Les vues d'Hitler sur l'eugénisme étaient basées sur des politiques sociales qui plaçaient l'amélioration biologique de la race aryenne, ou la «race maîtresse» germanique par l'eugénisme, au centre de la croyance nazie. Mais Hitler n'a pas créé ces vues. Il a simplement mis en œuvre des idées politiques qui ont circulé dans le monde occidental à la fin du XIXe et au début du XXe siècle.

Les racines de l'idéologie nazie se trouvent dans Darwin, Nietzsche et le philosophe Houston Stewart Chamberlain. Ils se sont rendus à Hitler en passant par Julius Friedrich Lehmann, un éditeur munichois spécialisé dans les textes médicaux, ainsi que des œuvres diffusant le racisme scientifique et l'eugénisme. Lehmann s'est lié d'amitié avec Hitler au début des années 1920 et lui a envoyé des exemplaires inscrits de nombreux livres racistes produits par sa maison d'édition, y compris des livres qui ont popularisé l'anthropologie raciste. Lehmann a également publié la revue Deutschlands Erneuerung (Le renouveau de l'Allemagne), qui était rempli d'articles promouvant le racisme et l'eugénisme. Dans une circulaire de mars 1922, Hitler recommanda aux membres du parti nazi de lire ce journal et, en 1924, il en publia lui-même un article (en partie parce que la presse nazie avait été interdite à la suite du Beer Hall Putsch).

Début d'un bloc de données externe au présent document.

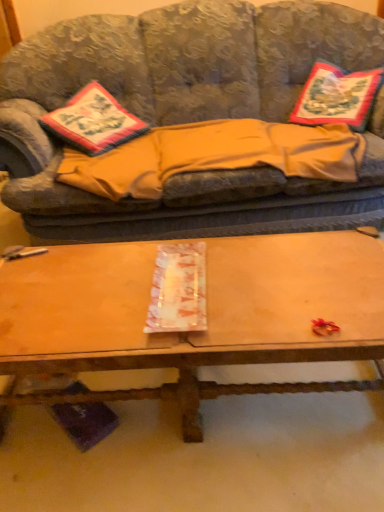
Question: Is beige fleece blanket at center completely or partially outside of embroidered fabric pillow at upper right?

Choices:
 (A) yes
 (B) no

Answer: (A)

Question: From the image's perspective, is beige fleece blanket at center on top of embroidered fabric pillow at upper right?

Choices:
 (A) yes
 (B) no

Answer: (B)

Question: Is beige fleece blanket at center shorter than embroidered fabric pillow at upper right?

Choices:
 (A) no
 (B) yes

Answer: (B)

Question: From the image's perspective, would you say beige fleece blanket at center is shown under embroidered fabric pillow at upper right?

Choices:
 (A) yes
 (B) no

Answer: (A)

Question: Is beige fleece blanket at center oriented away from embroidered fabric pillow at upper right?

Choices:
 (A) yes
 (B) no

Answer: (B)

Question: From the image's perspective, is beige fleece blanket at center positioned above or below textured fabric couch at center?

Choices:
 (A) below
 (B) above

Answer: (A)

Question: From a real-world perspective, relative to textured fabric couch at center, is beige fleece blanket at center vertically above or below?

Choices:
 (A) above
 (B) below

Answer: (B)

Question: Considering the positions of beige fleece blanket at center and textured fabric couch at center in the image, is beige fleece blanket at center taller or shorter than textured fabric couch at center?

Choices:
 (A) tall
 (B) short

Answer: (B)

Question: Based on their positions, is beige fleece blanket at center located to the left or right of textured fabric couch at center?

Choices:
 (A) right
 (B) left

Answer: (A)

Question: Is point (96, 96) closer or farther from the camera than point (223, 112)?

Choices:
 (A) closer
 (B) farther

Answer: (A)

Question: Looking at the image, does embroidered fabric pillow at left seem bigger or smaller compared to textured fabric couch at center?

Choices:
 (A) small
 (B) big

Answer: (A)

Question: Looking at their shapes, would you say embroidered fabric pillow at left is wider or thinner than textured fabric couch at center?

Choices:
 (A) thin
 (B) wide

Answer: (A)

Question: Do you think embroidered fabric pillow at left is within textured fabric couch at center, or outside of it?

Choices:
 (A) outside
 (B) inside

Answer: (B)

Question: Relative to embroidered fabric pillow at upper right, is wooden at center in front or behind?

Choices:
 (A) behind
 (B) front

Answer: (B)

Question: Considering the relative positions of wooden at center and embroidered fabric pillow at upper right in the image provided, is wooden at center to the left or to the right of embroidered fabric pillow at upper right?

Choices:
 (A) right
 (B) left

Answer: (B)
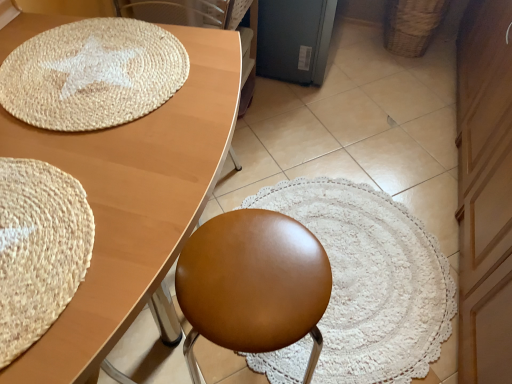
Question: Does brown leather swivel chair at upper center appear on the right side of natural fiber mat at upper left, which ranks as the second mat in bottom-to-top order?

Choices:
 (A) yes
 (B) no

Answer: (A)

Question: Does brown leather swivel chair at upper center have a larger size compared to natural fiber mat at upper left, the first mat when ordered from back to front?

Choices:
 (A) no
 (B) yes

Answer: (B)

Question: Is there a large distance between brown leather swivel chair at upper center and natural fiber mat at upper left, which is the first mat in top-to-bottom order?

Choices:
 (A) no
 (B) yes

Answer: (A)

Question: Is brown leather swivel chair at upper center with natural fiber mat at upper left, which ranks as the second mat in bottom-to-top order?

Choices:
 (A) no
 (B) yes

Answer: (A)

Question: Is brown leather swivel chair at upper center facing towards natural fiber mat at upper left, which is the first mat in top-to-bottom order?

Choices:
 (A) no
 (B) yes

Answer: (B)

Question: Is wooden dresser at right taller or shorter than brown leather swivel chair at upper center?

Choices:
 (A) tall
 (B) short

Answer: (A)

Question: In terms of width, does wooden dresser at right look wider or thinner when compared to brown leather swivel chair at upper center?

Choices:
 (A) thin
 (B) wide

Answer: (B)

Question: Is wooden dresser at right inside or outside of brown leather swivel chair at upper center?

Choices:
 (A) inside
 (B) outside

Answer: (B)

Question: Considering the positions of point (497, 137) and point (138, 4), is point (497, 137) closer or farther from the camera than point (138, 4)?

Choices:
 (A) farther
 (B) closer

Answer: (A)

Question: From the image's perspective, is natural fiber mat at upper left, which is the second mat in front-to-back order, above or below brown leather swivel chair at upper center?

Choices:
 (A) above
 (B) below

Answer: (B)

Question: Considering the positions of natural fiber mat at upper left, the first mat when ordered from back to front, and brown leather swivel chair at upper center in the image, is natural fiber mat at upper left, the first mat when ordered from back to front, taller or shorter than brown leather swivel chair at upper center?

Choices:
 (A) tall
 (B) short

Answer: (B)

Question: Is point (8, 109) closer or farther from the camera than point (175, 14)?

Choices:
 (A) closer
 (B) farther

Answer: (A)

Question: In terms of size, does natural fiber mat at upper left, which is the second mat in front-to-back order, appear bigger or smaller than brown leather swivel chair at upper center?

Choices:
 (A) big
 (B) small

Answer: (B)

Question: From the image's perspective, relative to beige woven mat at lower left, arranged as the 1th mat when ordered from the bottom, is brown leather swivel chair at upper center above or below?

Choices:
 (A) below
 (B) above

Answer: (B)

Question: Is brown leather swivel chair at upper center spatially inside beige woven mat at lower left, which is the 2th mat in back-to-front order, or outside of it?

Choices:
 (A) outside
 (B) inside

Answer: (A)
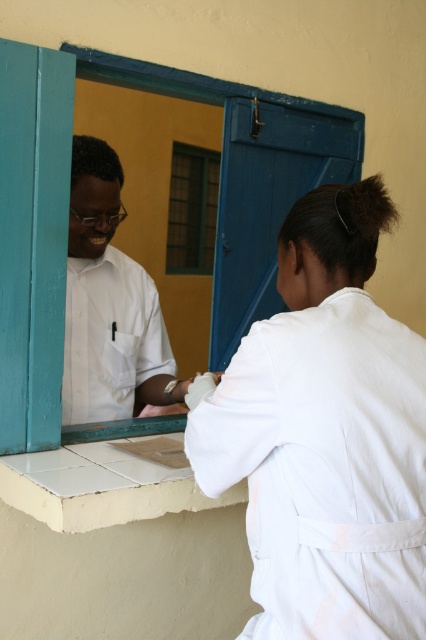
Question: Which of the following is the farthest from the observer?

Choices:
 (A) (235, 328)
 (B) (103, 369)
 (C) (282, 420)
 (D) (204, 259)

Answer: (D)

Question: Among these points, which one is farthest from the camera?

Choices:
 (A) (23, 93)
 (B) (400, 572)
 (C) (175, 192)

Answer: (C)

Question: Which point is farther to the camera?

Choices:
 (A) white cloth at right
 (B) yellow matte window at center

Answer: (B)

Question: Where is white shirt at left located in relation to yellow matte window at center in the image?

Choices:
 (A) right
 (B) left

Answer: (B)

Question: Does white cloth at right have a greater width compared to yellow matte window at center?

Choices:
 (A) no
 (B) yes

Answer: (B)

Question: Does teal wood window frame at upper center come behind yellow matte window at center?

Choices:
 (A) yes
 (B) no

Answer: (B)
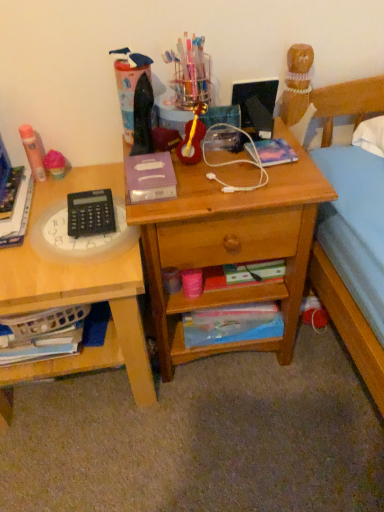
Where is `vacant area that lies between multicolored fabric book at center, the 1th paperback book positioned from the top, and white matte earphones at center`? vacant area that lies between multicolored fabric book at center, the 1th paperback book positioned from the top, and white matte earphones at center is located at coordinates 247,160.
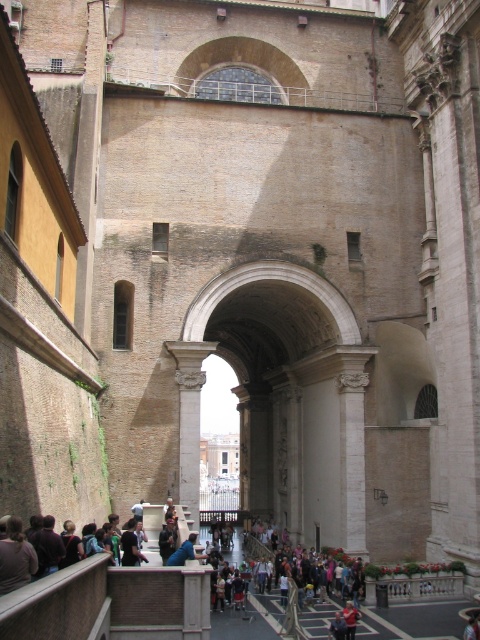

Le point de vue d'Hitler sur l'eugénisme dans ses propres mots

Dans ses deux livres, Hitler a discuté de la théorie de l'évolution comme essentielle à sa théorie de la lutte raciale et de l'eugénisme. Plusieurs fois tout au long Mein Kampf, il emploie spécifiquement le terme «lutte pour l'existence» («Kampf um das Dasein»); en fait, la phrase ou son pluriel apparaît trois fois dans un passage de plusieurs pages où Hitler a expliqué pourquoi les Allemands devraient être à la fois natalistes et expansionnistes. L'historien Robert Richards, cependant, affirme inexplicablement que les vues d'Hitler dans ce passage ne sont pas darwiniennes, car, selon Richards, un darwinien devrait censément vouloir une expansion de la population uniquement à l'intérieur de frontières restreintes, ce qui permettrait à la personne de triompher de l'inaptitude.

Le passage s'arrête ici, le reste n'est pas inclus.